Last night’s episode was a pretty fun one, right? I mean, it included Amy and Sheldon in a sensory deprivation tank having visions, so how could it not be fun!?
After Amy’s outburst at the Nobel Laureates reception a few weeks ago, Amy and Sheldon are called into Human Resources. I got to have my first ever scene with Regina King who plays the HR director. Regina was on one of my favorite shows as a child, 227, and she literally won AN ACADEMY AWARD (Best Supporting Actress for her stunning performance in If Beale Street Could Talk) just two weeks before we filmed this episode. It was so exciting to finally have a scene with her, and right after her win, no less! She is an incredibly normal, down-to-earth person, and she’s so much fun to work with.
Back to the plot—Amy and Sheldon are reprimanded for her outburst, and Amy is really upset about it. So Sheldon solves her distress the only way he knows how: by getting more upset so Amy has to take care of his feelings rather than hers. Hmm. Note: this is not a healthy pattern for a relationship! But it sure can make for some funny material!

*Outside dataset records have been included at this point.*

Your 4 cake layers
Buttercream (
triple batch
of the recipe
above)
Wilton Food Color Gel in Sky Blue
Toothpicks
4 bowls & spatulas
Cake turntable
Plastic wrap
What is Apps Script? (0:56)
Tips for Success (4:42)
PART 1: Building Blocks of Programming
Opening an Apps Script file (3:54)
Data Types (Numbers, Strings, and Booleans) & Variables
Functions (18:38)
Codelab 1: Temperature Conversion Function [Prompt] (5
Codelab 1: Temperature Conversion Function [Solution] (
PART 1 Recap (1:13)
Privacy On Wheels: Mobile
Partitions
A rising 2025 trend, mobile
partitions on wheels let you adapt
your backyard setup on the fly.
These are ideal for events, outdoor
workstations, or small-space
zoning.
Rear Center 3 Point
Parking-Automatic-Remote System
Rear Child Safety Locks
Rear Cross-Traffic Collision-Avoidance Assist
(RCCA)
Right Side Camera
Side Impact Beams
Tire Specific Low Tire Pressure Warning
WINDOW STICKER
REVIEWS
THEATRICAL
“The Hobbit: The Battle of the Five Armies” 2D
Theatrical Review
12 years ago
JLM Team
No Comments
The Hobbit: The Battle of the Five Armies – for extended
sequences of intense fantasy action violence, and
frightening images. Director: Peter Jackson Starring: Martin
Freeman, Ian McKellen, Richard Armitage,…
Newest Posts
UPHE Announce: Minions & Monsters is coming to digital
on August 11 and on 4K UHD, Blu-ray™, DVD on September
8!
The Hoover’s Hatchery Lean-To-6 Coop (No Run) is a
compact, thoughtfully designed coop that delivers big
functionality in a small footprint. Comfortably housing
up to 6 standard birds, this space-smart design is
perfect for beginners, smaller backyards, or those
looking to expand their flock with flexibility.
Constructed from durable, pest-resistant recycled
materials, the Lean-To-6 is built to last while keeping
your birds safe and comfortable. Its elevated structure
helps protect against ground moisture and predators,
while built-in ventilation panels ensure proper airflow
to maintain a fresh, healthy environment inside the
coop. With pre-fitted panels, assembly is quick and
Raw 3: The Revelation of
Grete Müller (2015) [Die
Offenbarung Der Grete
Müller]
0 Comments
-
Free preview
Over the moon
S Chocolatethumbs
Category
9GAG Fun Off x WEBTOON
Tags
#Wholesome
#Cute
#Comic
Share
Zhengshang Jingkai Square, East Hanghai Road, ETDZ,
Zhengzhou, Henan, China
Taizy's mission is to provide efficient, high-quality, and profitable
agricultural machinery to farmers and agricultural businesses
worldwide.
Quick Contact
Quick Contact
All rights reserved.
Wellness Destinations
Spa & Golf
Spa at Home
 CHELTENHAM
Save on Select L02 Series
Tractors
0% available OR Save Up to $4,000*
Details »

To calm down, Amy and Sheldon try to destress in a sensory deprivation tank. While it relaxes Sheldon, Amy becomes even more upset about her potentially letting all women down if they don’t win this Nobel Prize. I found myself connecting with Amy’s less than calm mindset while filming that scene. In real life I’m claustrophobic. I was not at all excited to be placed in this giant Mork & Mindy type egg thing with the cover closed. The cover was controlled by a person holding a string that rigged the cover open, so there was the issue of human error adding to my worry.
When filming, we would wait until the very last second before cameras were rolling to shut me into my pod. The only blessed relief was that I was able to see some light coming in through the back of the pod where the lid met the unit, so that actually helped. It relieved me of the feeling of being held underwater. If you’ve never experienced claustrophobia, that’s what it can feel like: your throat closing in, water from some unknown source filling your chest and neck and head up as death greets you with her steely gaze inside of your mind. Needless to say, this wasn’t one of my favorite scenes to film.
I generally run pretty high anxiety-wise, so sensory deprivation is not something I am rushing to do. I have been to places where they do a sound bath, and I liked that a lot. I loved the science of it. But not being able to see or hear while trapped in a pod? Not for this mama.
Ultimately, we will have to see what’s next in store for the Nobel situation, but it was a pretty cute episode, I thought. Also, I loved the scooter plot with Bernadette and Wolowitz. The image of Bert (Brian Posehn) on that scooter will stay with me for a long time; he’s hilarious and it was just such a funny visual.